-------- Available records --------
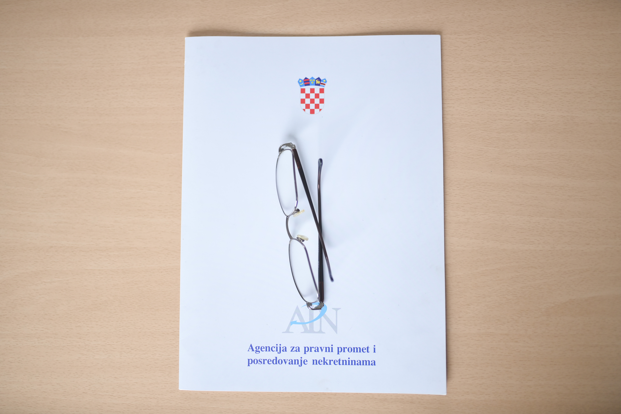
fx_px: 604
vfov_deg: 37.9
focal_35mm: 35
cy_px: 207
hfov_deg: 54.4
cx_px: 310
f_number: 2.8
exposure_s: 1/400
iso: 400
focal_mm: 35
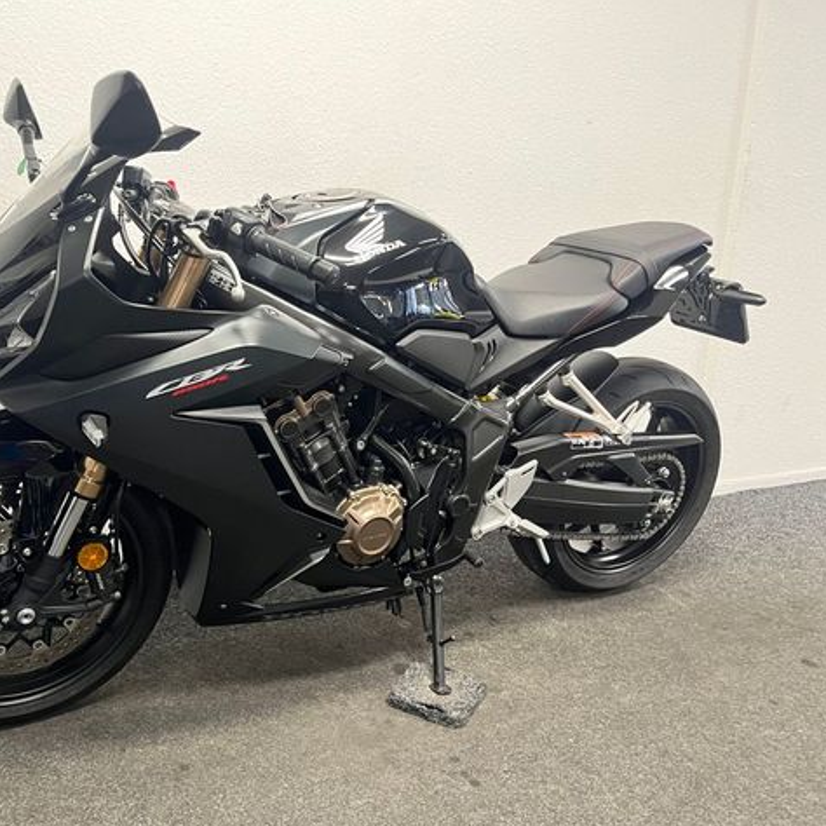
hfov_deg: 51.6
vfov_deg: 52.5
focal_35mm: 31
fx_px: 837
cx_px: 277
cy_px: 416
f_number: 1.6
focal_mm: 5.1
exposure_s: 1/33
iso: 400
--------
-------- Available records --------
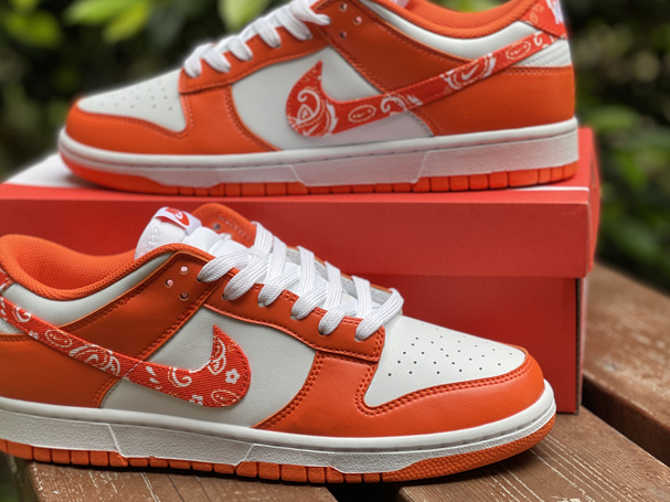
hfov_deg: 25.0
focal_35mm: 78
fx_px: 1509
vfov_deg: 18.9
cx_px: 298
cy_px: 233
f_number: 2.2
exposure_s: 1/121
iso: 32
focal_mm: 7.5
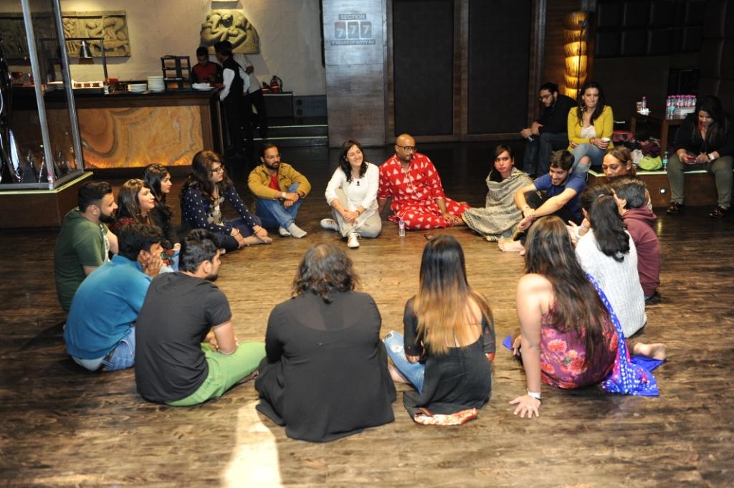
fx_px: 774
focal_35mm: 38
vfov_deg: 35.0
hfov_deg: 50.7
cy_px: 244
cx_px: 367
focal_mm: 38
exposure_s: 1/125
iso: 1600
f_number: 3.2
--------
_Work to complete_
Set down exactly the lines of the data above, beginning with the line that has "vfov_deg: 35.0" and ending with the line that has "f_number: 3.2", and no others.

_Result_
vfov_deg: 35.0
hfov_deg: 50.7
cy_px: 244
cx_px: 367
focal_mm: 38
exposure_s: 1/125
iso: 1600
f_number: 3.2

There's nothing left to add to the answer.